Riecht hier noch jemand Gas? Was jetzt zu tun ist!

Unfälle durch unbe­merkte Gas­aus­tritte sind in Deutsch­land so selten, dass das statis­tische Bundes­amt sie in keiner Statis­tik führt. Und das haben wir haupt­säch­lich ihr zu ver­danken: Der Gas­odo­rierung.

Odo­rie­rung: Der lebens­rettende Ge­stank

Natür­liches Erd­gas ist nicht nur un­sicht­bar, son­dern auch voll­kom­men geruchs­los. Aber: Noch bevor es in die Haus­halte kommt, odo­rieren es die je­weils zustän­digen Netz­be­treiber. Der aus dem Latei­nischen stam­mende Be­griff steht für das Ver­setzen mit einem be­stimmten Ge­ruch - oder im Fall der Gas­odorierung eher Ge­stank.

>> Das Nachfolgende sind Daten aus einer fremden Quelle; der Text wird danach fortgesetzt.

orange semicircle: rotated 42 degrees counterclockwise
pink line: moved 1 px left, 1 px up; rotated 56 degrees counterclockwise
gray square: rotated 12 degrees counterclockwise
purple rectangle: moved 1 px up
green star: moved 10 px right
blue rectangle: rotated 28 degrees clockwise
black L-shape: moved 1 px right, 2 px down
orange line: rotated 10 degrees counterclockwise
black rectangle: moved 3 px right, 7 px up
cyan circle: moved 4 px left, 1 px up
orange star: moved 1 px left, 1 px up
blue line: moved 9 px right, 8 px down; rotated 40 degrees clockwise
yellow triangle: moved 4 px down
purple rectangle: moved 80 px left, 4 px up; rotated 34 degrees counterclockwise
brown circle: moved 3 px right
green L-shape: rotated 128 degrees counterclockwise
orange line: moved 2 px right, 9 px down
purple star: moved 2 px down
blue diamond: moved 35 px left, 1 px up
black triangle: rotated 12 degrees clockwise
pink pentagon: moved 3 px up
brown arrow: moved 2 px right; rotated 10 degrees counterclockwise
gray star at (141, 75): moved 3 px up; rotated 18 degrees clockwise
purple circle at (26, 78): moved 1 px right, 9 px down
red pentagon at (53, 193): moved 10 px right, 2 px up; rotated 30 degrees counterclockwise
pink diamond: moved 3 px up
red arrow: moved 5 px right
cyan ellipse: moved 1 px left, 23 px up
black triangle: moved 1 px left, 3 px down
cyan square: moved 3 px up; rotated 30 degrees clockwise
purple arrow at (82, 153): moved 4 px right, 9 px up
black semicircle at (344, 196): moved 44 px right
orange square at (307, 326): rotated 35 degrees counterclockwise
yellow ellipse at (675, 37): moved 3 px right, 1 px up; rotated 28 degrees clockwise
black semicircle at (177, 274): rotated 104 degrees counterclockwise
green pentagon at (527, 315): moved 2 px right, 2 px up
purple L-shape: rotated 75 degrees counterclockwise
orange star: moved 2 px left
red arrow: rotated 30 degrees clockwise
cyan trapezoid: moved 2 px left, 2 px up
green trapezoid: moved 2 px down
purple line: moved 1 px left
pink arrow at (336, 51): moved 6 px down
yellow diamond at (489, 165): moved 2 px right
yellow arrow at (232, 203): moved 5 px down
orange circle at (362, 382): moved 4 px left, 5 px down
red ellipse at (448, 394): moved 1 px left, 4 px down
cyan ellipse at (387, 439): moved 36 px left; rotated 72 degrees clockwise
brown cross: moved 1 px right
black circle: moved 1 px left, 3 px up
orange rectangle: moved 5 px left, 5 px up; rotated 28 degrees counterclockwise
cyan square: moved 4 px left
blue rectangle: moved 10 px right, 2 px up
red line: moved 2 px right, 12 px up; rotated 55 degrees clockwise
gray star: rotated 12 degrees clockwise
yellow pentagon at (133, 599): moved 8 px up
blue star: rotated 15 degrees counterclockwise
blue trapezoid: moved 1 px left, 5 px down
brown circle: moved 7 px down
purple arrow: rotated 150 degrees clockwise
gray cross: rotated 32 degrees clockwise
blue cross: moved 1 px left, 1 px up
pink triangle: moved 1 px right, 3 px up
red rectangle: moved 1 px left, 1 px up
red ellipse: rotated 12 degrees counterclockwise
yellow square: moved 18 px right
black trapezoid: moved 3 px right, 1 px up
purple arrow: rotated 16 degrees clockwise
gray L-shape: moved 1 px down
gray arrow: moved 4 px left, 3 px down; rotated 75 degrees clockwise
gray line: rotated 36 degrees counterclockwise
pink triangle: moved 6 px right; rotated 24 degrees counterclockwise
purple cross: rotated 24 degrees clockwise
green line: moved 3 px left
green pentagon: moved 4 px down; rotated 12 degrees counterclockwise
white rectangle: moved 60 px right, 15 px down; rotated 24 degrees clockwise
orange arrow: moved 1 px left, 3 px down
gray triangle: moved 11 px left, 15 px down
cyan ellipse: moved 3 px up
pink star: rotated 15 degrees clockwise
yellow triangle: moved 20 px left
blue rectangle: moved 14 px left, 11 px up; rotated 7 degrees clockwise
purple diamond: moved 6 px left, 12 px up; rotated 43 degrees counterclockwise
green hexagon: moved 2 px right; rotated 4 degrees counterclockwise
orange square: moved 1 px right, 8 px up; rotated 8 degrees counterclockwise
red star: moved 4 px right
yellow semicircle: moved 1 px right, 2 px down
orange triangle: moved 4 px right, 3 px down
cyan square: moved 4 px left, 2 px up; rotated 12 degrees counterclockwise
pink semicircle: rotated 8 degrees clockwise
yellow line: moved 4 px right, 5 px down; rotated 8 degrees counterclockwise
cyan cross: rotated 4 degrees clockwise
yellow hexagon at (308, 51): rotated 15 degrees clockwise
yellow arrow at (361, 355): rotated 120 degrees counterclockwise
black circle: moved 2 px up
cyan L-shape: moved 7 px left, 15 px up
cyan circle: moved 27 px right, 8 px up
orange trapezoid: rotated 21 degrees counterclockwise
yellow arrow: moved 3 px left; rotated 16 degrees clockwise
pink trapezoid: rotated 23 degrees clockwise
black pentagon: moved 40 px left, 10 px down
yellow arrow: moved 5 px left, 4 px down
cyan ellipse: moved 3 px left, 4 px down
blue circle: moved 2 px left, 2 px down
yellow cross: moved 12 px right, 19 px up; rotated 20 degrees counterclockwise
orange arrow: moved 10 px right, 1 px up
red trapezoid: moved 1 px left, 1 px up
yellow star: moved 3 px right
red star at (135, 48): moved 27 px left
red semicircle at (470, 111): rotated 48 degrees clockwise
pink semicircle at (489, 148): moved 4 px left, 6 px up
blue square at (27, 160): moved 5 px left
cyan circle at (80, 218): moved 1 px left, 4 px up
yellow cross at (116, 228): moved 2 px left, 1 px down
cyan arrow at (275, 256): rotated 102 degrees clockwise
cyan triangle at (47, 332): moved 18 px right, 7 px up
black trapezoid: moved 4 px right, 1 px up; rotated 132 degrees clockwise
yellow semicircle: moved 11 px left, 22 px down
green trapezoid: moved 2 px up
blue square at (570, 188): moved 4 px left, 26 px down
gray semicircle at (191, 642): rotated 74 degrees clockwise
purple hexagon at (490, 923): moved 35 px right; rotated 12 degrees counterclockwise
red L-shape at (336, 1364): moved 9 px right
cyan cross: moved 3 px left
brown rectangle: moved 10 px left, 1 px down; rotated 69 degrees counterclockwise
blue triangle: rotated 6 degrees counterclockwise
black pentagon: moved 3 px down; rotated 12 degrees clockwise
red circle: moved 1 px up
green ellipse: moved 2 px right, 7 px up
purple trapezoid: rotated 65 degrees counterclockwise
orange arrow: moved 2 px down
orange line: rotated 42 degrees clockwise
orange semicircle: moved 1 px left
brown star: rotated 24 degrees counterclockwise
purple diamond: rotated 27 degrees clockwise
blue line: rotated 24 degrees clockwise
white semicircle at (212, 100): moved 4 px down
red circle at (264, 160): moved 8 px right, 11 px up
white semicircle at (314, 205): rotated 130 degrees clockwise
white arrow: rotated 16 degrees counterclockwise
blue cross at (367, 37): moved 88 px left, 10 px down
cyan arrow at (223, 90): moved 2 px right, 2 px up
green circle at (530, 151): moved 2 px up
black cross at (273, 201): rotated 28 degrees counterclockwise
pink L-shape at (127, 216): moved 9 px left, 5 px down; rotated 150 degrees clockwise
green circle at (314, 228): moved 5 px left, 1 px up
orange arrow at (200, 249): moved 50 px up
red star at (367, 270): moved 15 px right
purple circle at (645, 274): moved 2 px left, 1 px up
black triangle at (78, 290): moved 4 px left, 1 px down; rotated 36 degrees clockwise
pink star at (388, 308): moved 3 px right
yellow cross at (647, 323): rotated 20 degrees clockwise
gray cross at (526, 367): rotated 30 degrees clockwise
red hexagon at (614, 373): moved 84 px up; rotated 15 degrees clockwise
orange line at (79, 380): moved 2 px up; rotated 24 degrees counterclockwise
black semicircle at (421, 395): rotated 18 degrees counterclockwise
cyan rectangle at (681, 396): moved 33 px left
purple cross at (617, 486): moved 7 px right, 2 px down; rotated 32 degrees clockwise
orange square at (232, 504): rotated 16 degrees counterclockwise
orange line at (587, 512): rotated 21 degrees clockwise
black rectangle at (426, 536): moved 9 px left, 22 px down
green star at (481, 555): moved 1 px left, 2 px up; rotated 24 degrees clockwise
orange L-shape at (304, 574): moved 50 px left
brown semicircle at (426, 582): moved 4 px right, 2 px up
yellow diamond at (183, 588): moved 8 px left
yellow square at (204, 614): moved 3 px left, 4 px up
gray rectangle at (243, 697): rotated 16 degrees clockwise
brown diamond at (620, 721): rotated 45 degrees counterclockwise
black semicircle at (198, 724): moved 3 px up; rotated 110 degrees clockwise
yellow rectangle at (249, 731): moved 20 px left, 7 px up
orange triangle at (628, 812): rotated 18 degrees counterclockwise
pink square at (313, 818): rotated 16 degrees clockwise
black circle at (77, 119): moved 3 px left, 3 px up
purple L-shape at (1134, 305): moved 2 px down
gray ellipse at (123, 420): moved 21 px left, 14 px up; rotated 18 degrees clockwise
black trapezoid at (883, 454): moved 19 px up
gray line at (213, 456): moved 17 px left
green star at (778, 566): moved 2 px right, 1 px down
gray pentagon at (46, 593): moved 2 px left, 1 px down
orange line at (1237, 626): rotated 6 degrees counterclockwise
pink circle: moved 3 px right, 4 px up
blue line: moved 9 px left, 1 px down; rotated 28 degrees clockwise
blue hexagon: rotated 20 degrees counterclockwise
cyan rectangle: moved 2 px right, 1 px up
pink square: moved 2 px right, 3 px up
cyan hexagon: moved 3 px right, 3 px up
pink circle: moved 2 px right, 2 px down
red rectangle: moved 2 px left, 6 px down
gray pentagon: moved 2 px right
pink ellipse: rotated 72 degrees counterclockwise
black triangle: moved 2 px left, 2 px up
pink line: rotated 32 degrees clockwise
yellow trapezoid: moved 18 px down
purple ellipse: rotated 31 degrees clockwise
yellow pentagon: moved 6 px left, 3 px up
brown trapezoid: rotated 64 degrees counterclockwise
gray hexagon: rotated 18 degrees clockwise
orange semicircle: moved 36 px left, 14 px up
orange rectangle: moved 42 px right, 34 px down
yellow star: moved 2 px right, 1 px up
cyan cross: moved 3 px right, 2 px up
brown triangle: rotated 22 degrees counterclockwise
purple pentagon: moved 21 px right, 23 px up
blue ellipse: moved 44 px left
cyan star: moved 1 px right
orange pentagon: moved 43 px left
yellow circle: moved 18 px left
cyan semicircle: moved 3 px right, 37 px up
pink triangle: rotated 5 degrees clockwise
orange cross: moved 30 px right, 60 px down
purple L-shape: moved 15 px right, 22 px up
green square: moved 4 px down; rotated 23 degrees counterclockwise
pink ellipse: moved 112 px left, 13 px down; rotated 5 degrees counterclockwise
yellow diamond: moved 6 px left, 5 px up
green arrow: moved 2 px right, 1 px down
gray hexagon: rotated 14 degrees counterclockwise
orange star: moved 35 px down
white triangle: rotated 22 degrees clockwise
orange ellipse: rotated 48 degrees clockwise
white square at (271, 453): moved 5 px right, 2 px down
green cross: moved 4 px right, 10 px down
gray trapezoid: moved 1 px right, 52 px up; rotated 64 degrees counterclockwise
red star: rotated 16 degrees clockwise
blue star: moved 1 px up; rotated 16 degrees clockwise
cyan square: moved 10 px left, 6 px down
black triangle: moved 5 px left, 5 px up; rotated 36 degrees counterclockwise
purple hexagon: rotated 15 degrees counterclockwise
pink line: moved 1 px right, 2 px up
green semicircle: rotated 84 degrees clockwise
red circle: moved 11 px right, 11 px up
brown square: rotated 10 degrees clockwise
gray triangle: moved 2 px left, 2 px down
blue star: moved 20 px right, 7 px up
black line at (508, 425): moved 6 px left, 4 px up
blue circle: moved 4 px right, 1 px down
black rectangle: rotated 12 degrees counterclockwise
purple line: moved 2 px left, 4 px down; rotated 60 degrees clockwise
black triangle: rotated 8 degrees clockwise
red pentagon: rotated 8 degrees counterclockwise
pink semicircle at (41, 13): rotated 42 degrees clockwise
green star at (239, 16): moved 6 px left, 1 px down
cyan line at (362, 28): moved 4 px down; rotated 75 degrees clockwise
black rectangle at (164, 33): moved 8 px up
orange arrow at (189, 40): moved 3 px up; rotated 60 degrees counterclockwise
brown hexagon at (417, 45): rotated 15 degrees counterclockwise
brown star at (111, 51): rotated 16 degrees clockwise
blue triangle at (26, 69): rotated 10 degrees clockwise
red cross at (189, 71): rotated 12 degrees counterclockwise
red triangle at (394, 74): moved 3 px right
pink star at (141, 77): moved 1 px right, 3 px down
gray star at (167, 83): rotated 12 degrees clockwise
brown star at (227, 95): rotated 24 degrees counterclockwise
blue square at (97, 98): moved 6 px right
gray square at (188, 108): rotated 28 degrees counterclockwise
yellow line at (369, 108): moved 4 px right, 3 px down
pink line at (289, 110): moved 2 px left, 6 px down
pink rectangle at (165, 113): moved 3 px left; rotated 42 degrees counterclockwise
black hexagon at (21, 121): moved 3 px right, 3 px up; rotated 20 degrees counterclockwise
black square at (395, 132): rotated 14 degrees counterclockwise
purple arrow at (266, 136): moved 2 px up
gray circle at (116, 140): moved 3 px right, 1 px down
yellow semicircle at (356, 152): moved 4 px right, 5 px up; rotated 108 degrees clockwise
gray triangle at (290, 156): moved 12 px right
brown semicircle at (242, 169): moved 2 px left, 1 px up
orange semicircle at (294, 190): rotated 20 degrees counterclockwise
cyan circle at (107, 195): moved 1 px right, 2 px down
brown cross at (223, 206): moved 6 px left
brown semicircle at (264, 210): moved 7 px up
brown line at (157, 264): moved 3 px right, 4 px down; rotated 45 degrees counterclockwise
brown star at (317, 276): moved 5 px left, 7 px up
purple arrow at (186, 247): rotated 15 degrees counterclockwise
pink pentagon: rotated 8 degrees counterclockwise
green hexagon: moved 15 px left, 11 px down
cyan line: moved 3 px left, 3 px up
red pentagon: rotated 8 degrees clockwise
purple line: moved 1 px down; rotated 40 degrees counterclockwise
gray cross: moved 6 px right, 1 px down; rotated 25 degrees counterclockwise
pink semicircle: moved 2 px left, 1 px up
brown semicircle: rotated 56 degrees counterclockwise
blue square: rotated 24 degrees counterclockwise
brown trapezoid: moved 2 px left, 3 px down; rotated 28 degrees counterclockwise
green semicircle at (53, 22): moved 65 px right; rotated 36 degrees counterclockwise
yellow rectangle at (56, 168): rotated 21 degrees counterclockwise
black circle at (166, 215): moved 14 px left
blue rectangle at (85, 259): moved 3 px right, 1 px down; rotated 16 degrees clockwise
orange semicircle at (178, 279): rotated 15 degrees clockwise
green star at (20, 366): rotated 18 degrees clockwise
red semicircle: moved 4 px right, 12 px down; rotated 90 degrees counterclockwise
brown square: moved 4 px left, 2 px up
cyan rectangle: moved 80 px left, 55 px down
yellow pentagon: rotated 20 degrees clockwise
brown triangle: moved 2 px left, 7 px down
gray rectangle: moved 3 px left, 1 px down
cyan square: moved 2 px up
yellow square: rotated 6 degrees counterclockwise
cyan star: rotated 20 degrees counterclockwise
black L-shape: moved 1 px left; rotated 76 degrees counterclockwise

Ein lebens­rettender Ge­stank, denn: Bei einem unbe­merkten Gas­austritt kann sich in ge­schlos­senen Räumen in kurzer Zeit ein gefähr­liches Gas-Luft-Gemisch bilden. Schon ein win­ziger Funke reicht dann, um eine Explo­sion aus­zulösen. Durch das Odorier­mittel rie­chen be­reits klein­ste Erd­gas­mengen extrem inten­siv, sodass sich der Ge­ruch bei weni­ger als 0,5 Pro­zent Gas­anteil im Raum wahr­nehmen lässt. Ohne die Odo­rierung könnten die Bewohner aus­treten­des Gas nur mit der Hilfe von spe­ziellen Mess­geräten fest­stellen.

Gas-Messgerät

Gas­geruch er­kennen: Tetra­hydro­thiophen (THT)

Damit die Be­woh­ner*innen den Warn­geruch auch als be­droh­lich wahr­neh­men, darf der natür­lich nicht „lecker“ rie­chen, son­dern muss stin­ken. Dazu wird häufig Tetra­hydro­thiophen, kurz THT, verwendet. THT wird aus Schwefel­wasser­stoff ge­wonnen und vom Erd­boden schlecht absor­biert. Des­halb kann man Erd­gas aus un­dichten Gas­lei­tungen sogar an der Ober­fläche riechen. Am Gas­herd oder in der Hei­zung ver­brennt das odo­rierte Erd­gas da­gegen geruch­los. 

Die Zusam­men­setzung von THT ähnelt Stink­tier-Drüsen­sekret und erinnert zugleich an Knob­lauch, faule Eier und ver­branntes Gummi.

Alter­nativ wird für die Gas­odo­rierung auch das schwefel­freie Odorier­mittel „Gas­odor S-Free“ ver­wen­det: Dieses riecht sehr che­misch, fast wie Ver­dünner. 

Alle Odor­stoffe sind übri­gens gesund­heit­lich unbe­denk­lich – sie stinken einfach nur.

Stinktier auf den Vorderpfoten.
Straßen-Absperrung wegen Arbeiten an Gasleitungen
Mann öffnet Fenster
Mann am Handy

Gas­geruch im Haus – was nun?

Schlägt Ihre Nase Alarm, ist das noch kein Grund zur Panik. Bleiben Sie ruhig! Das sollten Sie beim Ver­dacht eines Gas­lecks beachten:

  • Kein offenes Feuer, aber auch Vor­sicht vor Fun­ken­flug: Licht- und Geräte­schalter nicht mehr betä­tigen, keine Stecker aus der Steck­dose zie­hen. Und auch kein Tele­fon oder Handy mehr im Ge­bäude be­nutzen.
  • Frisch­luftrein­lassen, um die Gas­konzen­tration im Raum zu sen­ken. Dazu Fen­ster und Türen öffnen, auf keinen Fall die Dunst­abzugs­haube oder einen Venti­lator be­tätigen (Funken­flug!).
  • Gashahn zu! Schlie­ßen Sie die Ab­sperr­ein­rich­tungen der Gas­lei­tungen, die sich meist neben dem Gas­zähler be­finden.
  • Warnen Sie alle Mit­bewohner und Nach­barn (aber: klopfen, nicht klin­geln!)
  • Verlassen Sie schnell das Haus.
  • Draußen sofort die Ent­störungs­nummer Ihres Netz­be­trei­bers an­rufen. Der Bereit­schafts­dienst ist rund um die Uhr erreich­bar und kosten­frei, selbst wenn es am Ende ein fal­scher Alarm war.
  • Wenn Sie die Nummer Ihres Gas­ver­sor­gers nicht im Handy ge­speichert haben, können Sie auch die Feuer­wehr an­rufen, diese leitet Ihre Mel­dung weiter.